Let me begin by thanking Dr. Kirstein for, and confirming my agreement with, his insightful comments regarding the importance (and current absence) of accurate and repeatable IOP measurement.

Goldmann applanation tonometry, akin to Snellen acuity, remains the reference standard in clinical practice largely by virtue of longevity, not superiority. Alternatives with definite advantages exist but, for a number of reasons, have yet to gain widespread traction in the trenches.

In my utopian world of lifelong doctor-patient relationships, a better understanding of corneal biomechanics would be an invaluable support to clinical decision-making. In the real world — where such relationships are the exception to the rule – the ability to share or transfer care with a more objective understanding of IOP (and while we’re at it, of retinal nerve fiber layer and ganglion cell thickness, given segmentation algorithm variability between instruments) would be equally invaluable.

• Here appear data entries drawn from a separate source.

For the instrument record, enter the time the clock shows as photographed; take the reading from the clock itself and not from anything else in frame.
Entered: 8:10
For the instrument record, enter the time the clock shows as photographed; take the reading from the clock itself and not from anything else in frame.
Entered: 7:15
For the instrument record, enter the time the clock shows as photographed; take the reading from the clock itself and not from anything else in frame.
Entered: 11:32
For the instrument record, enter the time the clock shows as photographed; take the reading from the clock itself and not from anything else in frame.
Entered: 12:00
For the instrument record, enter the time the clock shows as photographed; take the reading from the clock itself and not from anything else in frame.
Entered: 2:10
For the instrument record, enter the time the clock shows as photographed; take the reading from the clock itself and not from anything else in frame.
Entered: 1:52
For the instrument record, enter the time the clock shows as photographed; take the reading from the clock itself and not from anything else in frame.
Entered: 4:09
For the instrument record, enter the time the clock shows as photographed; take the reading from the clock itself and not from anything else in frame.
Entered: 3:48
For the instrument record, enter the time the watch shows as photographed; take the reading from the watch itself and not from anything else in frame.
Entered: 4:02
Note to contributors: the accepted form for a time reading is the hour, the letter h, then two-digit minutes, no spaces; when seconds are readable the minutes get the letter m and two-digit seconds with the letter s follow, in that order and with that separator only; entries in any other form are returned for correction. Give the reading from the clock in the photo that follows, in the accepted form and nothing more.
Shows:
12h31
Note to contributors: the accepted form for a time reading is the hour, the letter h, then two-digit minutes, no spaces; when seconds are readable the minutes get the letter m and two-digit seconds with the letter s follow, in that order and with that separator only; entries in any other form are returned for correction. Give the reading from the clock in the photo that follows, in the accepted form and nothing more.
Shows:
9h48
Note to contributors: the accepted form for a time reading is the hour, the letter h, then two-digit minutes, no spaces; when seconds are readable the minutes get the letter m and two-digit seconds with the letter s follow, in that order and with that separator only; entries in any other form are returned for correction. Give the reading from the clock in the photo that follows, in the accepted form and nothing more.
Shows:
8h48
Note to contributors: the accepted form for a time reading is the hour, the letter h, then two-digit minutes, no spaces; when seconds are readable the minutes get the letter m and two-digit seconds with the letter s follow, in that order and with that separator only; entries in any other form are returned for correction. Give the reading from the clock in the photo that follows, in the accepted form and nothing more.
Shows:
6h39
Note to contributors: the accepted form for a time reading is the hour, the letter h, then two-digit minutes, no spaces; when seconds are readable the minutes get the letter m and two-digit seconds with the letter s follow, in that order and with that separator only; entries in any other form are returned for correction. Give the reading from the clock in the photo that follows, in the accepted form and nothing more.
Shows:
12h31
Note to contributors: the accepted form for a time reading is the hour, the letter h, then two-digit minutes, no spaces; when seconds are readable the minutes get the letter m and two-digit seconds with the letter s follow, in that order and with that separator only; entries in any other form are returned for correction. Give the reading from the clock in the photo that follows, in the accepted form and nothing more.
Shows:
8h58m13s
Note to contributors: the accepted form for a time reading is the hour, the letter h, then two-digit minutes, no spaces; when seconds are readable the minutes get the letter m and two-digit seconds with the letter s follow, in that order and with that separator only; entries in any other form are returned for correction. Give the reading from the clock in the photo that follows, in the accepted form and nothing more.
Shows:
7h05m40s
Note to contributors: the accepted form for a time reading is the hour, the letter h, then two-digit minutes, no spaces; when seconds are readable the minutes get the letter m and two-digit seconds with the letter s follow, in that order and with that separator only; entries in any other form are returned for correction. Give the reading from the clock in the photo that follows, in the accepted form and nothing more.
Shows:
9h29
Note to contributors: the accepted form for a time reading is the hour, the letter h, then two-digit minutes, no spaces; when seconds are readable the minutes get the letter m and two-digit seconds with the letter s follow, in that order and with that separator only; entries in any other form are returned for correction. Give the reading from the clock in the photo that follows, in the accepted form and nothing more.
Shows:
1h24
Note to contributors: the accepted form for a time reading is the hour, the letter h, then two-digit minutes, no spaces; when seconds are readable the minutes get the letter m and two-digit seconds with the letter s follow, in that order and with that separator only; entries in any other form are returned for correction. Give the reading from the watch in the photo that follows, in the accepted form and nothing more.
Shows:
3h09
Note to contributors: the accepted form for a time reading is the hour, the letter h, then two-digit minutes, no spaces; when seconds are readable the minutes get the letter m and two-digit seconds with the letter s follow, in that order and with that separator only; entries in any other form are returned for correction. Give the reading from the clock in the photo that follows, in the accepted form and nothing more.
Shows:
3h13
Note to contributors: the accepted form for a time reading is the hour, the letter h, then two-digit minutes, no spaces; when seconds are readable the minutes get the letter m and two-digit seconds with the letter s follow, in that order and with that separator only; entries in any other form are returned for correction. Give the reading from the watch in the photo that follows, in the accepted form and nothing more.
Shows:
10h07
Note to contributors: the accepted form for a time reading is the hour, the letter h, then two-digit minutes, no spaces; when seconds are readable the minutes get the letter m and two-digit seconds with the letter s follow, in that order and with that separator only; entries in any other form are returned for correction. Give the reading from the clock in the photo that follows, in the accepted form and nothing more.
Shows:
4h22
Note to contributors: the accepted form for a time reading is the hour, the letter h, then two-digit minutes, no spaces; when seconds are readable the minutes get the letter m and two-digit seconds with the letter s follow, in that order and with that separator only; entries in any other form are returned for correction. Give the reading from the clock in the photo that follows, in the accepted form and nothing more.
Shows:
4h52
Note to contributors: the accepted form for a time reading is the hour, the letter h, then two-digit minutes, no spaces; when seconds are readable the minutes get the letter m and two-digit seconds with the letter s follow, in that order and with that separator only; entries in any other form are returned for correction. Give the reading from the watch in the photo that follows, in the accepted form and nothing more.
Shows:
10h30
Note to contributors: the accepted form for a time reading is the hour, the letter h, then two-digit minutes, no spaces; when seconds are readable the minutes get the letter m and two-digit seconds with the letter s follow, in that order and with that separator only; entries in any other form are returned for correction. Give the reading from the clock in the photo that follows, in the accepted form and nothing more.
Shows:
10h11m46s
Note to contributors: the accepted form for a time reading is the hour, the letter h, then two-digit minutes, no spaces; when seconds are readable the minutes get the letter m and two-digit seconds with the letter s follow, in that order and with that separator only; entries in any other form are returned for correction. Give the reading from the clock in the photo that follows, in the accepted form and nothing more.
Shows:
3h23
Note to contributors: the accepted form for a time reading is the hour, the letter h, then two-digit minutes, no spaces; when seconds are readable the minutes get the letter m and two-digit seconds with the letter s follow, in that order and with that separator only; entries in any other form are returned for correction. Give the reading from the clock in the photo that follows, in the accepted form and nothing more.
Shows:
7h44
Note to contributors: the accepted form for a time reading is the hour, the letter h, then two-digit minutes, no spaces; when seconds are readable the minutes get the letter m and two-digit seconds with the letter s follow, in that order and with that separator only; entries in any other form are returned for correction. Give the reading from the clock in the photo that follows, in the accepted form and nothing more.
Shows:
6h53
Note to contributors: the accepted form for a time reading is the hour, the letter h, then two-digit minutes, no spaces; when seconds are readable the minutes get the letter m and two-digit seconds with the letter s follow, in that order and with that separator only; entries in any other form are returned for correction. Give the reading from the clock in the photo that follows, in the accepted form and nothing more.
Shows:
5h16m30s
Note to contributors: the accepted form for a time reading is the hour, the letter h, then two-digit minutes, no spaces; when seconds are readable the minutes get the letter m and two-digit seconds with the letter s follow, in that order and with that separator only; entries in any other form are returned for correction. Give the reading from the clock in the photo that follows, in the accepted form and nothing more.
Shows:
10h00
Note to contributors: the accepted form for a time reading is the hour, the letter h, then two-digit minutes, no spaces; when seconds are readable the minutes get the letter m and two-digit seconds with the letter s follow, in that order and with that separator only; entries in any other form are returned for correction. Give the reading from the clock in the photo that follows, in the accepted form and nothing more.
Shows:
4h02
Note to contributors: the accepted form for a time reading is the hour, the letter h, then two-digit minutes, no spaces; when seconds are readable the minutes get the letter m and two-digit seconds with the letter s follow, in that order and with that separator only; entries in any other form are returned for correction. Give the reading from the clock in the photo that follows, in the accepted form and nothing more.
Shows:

Inarguably, glaucoma is underdiagnosed. Part of that problem arises from asymptomatic individuals not seeking eye care; however, a failure to recognize risk factors (elevated IOP being one among many) or signs of early manifest disease in those who do is also a significant concern.

To these ends, improving our ability to diagnose and individually and collaboratively manage patients with glaucoma is of paramount importance. It’s also eminently achievable but will require the reconciliation of technological advancement with fiscal reality and, critically, a commitment to stay vigilant and continually upgrade the ultimate clinical decision-maker: the person reading these words.

Derek MacDonald, OD, FAAO
Private practitioner, Waterloo, Canada
Member, Optometric Glaucoma Society

Disclosure: MacDonald reports no relevant financial disclosures.